◆ SUPPLIED RECORDS:
---

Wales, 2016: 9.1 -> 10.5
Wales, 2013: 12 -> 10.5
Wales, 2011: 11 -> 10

---

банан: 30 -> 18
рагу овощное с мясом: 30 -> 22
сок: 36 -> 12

---

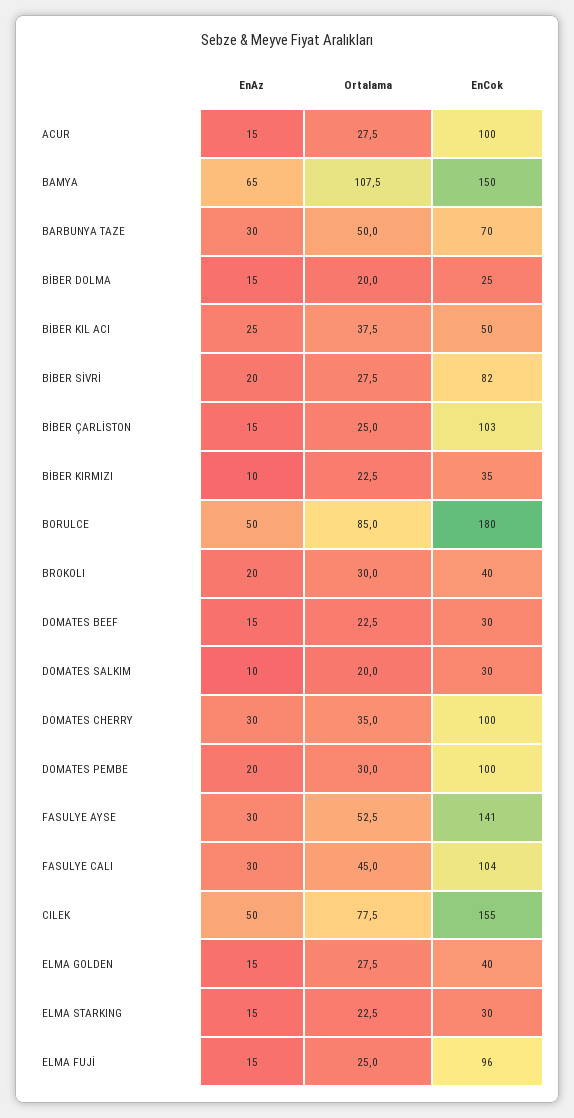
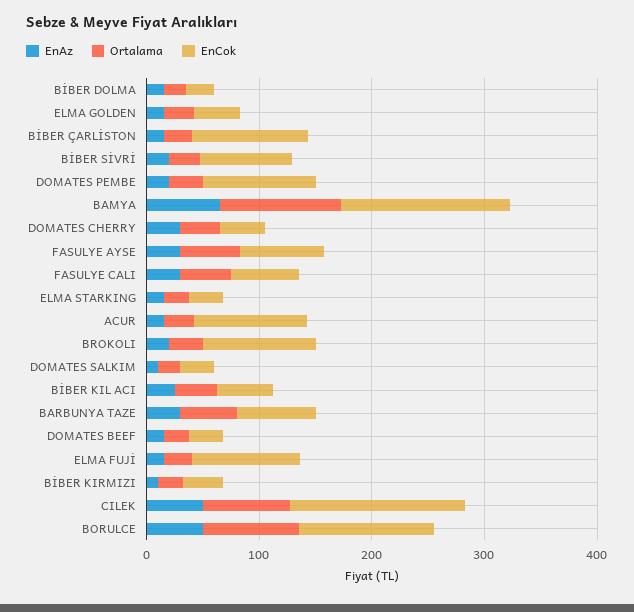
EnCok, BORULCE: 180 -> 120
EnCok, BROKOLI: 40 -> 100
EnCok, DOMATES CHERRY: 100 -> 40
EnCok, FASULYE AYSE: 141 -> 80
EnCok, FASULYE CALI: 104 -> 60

---

◆ EXERCISE DESCRIPTION:
Using the material above, transcribe exactly the lines from the line with "Wales, 2016: 9.1 -> 10.5" to the line with "Wales, 2011: 11 -> 10"; both count, and nothing else goes in.

◆ WRITTEN RESPONSE:
Wales, 2016: 9.1 -> 10.5
Wales, 2013: 12 -> 10.5
Wales, 2011: 11 -> 10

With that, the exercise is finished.